• Task requirements:
Exactly how many lines in this data contain the word "Adhes"? Only the number should be given.

--- START ---

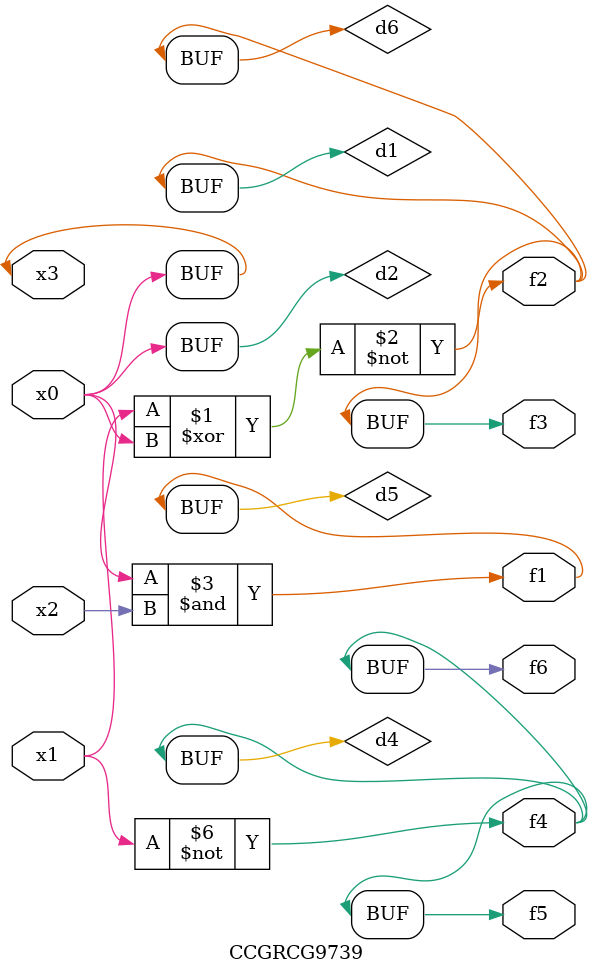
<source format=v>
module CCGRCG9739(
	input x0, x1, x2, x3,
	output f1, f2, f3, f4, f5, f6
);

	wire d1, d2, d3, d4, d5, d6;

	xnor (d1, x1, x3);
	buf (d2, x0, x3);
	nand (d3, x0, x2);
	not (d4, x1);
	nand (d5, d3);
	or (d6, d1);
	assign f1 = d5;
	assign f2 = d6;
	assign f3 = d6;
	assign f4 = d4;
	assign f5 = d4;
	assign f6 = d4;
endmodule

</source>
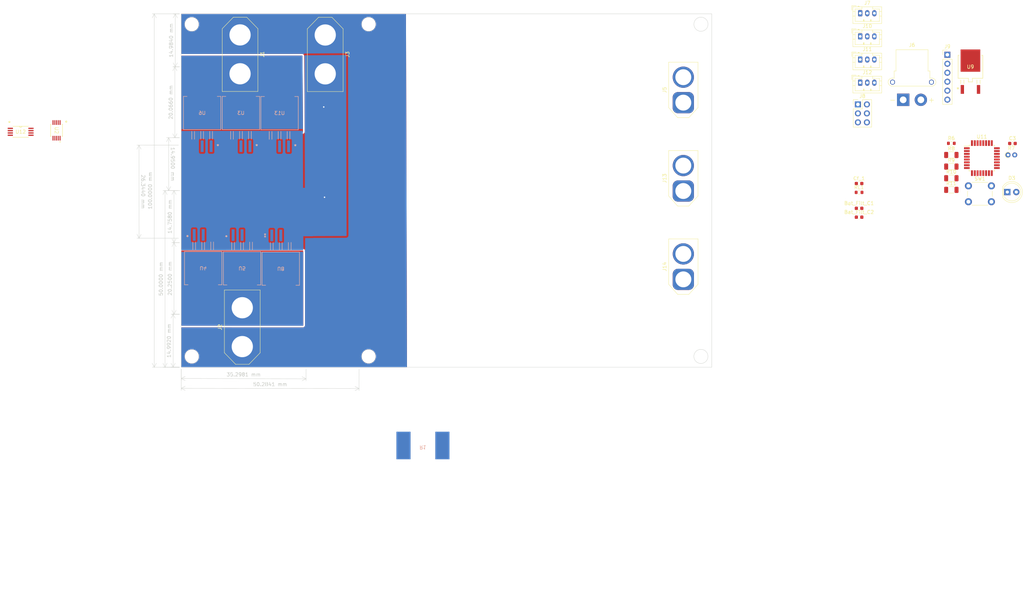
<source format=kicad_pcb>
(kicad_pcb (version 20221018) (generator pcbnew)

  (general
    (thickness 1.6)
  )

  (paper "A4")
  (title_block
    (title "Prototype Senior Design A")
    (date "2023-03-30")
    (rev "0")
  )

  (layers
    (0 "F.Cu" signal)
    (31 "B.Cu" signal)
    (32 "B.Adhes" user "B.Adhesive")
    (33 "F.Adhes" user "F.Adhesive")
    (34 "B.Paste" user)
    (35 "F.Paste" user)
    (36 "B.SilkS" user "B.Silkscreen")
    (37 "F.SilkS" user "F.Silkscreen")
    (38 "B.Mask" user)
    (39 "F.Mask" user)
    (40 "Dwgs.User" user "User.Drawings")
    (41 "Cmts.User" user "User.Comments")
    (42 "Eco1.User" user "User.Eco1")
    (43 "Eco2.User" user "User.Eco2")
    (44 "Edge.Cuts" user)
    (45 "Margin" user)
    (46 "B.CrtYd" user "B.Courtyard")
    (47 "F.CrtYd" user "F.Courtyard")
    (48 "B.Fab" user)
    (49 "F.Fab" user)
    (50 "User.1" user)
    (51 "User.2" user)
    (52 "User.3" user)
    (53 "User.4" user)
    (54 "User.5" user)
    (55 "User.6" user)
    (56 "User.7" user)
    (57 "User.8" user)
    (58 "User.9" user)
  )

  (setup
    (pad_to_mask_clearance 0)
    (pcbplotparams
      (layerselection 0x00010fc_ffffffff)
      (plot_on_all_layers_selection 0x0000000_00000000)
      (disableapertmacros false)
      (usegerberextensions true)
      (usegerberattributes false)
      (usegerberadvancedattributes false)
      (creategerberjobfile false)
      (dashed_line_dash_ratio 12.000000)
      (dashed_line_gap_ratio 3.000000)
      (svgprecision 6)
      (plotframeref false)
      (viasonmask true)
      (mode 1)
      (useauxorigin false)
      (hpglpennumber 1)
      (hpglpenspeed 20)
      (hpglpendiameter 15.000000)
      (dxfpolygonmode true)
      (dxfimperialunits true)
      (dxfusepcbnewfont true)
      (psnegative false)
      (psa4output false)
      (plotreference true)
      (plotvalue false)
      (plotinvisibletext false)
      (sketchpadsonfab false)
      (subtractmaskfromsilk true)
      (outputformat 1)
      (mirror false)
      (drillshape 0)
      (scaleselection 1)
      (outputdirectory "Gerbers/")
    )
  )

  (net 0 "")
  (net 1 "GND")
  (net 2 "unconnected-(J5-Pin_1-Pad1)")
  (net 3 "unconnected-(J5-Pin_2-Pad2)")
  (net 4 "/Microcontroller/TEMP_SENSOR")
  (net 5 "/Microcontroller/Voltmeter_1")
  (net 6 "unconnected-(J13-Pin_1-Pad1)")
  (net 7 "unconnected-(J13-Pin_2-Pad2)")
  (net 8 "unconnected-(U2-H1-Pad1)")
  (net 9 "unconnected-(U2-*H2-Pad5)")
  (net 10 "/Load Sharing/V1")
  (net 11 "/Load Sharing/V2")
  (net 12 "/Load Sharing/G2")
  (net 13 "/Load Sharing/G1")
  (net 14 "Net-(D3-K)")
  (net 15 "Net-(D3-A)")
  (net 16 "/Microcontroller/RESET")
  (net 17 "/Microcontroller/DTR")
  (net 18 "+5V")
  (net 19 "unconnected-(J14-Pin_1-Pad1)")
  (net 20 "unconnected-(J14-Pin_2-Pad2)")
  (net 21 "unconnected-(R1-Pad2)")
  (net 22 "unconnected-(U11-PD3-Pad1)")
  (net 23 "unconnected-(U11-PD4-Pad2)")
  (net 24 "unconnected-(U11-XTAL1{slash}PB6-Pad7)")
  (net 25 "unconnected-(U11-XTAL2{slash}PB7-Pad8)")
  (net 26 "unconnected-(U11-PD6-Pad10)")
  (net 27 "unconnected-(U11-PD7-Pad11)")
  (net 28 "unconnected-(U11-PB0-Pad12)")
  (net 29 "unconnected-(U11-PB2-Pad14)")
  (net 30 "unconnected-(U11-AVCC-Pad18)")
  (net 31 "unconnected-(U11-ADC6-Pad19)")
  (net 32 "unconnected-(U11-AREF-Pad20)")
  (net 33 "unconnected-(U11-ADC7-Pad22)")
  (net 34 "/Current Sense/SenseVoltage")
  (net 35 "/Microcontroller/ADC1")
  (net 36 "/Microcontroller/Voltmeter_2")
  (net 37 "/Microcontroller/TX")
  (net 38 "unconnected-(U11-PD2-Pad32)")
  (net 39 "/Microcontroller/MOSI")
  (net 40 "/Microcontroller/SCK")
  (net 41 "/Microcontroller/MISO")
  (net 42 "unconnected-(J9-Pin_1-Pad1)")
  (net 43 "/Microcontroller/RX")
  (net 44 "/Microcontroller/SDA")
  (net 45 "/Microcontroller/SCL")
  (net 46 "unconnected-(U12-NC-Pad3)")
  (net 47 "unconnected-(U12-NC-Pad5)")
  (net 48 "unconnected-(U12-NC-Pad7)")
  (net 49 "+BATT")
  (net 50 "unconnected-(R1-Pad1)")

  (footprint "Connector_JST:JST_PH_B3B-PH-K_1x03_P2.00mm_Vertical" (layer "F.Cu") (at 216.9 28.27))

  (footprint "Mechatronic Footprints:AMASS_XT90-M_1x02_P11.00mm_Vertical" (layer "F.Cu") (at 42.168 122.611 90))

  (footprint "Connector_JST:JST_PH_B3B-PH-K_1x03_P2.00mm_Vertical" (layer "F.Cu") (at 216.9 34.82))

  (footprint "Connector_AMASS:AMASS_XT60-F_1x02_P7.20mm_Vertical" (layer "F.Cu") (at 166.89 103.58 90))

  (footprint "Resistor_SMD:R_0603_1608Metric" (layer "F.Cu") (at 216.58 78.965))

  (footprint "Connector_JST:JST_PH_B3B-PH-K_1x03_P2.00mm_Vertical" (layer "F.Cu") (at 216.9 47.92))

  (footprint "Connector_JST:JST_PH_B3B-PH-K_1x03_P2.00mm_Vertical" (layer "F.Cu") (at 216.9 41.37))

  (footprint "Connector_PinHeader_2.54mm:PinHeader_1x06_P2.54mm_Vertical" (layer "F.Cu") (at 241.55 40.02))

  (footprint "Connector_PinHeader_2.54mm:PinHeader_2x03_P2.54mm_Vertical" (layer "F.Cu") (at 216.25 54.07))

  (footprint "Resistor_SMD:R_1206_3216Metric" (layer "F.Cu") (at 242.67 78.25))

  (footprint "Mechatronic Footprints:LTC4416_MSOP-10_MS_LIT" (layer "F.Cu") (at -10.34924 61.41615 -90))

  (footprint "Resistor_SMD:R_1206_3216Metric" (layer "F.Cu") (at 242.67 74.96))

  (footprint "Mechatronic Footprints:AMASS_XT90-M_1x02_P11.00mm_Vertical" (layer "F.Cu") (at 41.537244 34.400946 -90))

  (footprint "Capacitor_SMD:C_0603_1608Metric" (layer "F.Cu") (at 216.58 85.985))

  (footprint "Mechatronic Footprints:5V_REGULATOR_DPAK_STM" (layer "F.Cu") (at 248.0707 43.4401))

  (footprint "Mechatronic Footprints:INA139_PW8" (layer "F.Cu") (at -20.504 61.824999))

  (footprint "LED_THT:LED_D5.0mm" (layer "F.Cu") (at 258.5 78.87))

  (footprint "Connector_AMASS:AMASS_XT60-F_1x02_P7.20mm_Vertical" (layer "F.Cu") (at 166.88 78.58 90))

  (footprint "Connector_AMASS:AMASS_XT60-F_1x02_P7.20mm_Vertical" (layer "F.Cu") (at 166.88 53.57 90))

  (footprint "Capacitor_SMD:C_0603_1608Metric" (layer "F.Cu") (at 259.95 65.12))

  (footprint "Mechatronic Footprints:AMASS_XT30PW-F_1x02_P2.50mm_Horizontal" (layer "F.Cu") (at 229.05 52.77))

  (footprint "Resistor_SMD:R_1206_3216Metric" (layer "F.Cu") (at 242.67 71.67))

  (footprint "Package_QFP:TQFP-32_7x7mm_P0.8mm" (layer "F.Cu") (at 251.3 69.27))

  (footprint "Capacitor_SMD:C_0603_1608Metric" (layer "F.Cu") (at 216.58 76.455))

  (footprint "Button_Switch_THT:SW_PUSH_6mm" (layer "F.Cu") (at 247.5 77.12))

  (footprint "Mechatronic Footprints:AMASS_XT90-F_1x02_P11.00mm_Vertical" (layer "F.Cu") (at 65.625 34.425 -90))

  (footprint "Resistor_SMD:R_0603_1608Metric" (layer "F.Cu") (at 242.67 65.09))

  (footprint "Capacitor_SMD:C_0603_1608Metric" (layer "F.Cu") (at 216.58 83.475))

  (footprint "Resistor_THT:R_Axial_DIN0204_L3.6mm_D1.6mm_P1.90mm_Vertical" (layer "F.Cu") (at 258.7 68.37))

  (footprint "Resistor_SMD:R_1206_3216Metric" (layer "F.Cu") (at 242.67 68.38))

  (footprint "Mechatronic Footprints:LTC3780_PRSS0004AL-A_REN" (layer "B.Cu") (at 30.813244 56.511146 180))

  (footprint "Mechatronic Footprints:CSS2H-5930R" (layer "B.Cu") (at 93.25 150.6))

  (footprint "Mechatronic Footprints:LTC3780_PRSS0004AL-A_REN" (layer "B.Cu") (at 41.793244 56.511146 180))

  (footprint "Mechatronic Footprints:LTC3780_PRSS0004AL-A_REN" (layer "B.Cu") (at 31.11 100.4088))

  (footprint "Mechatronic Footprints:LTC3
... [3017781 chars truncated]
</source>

--- END ---

• Solution for this task:
2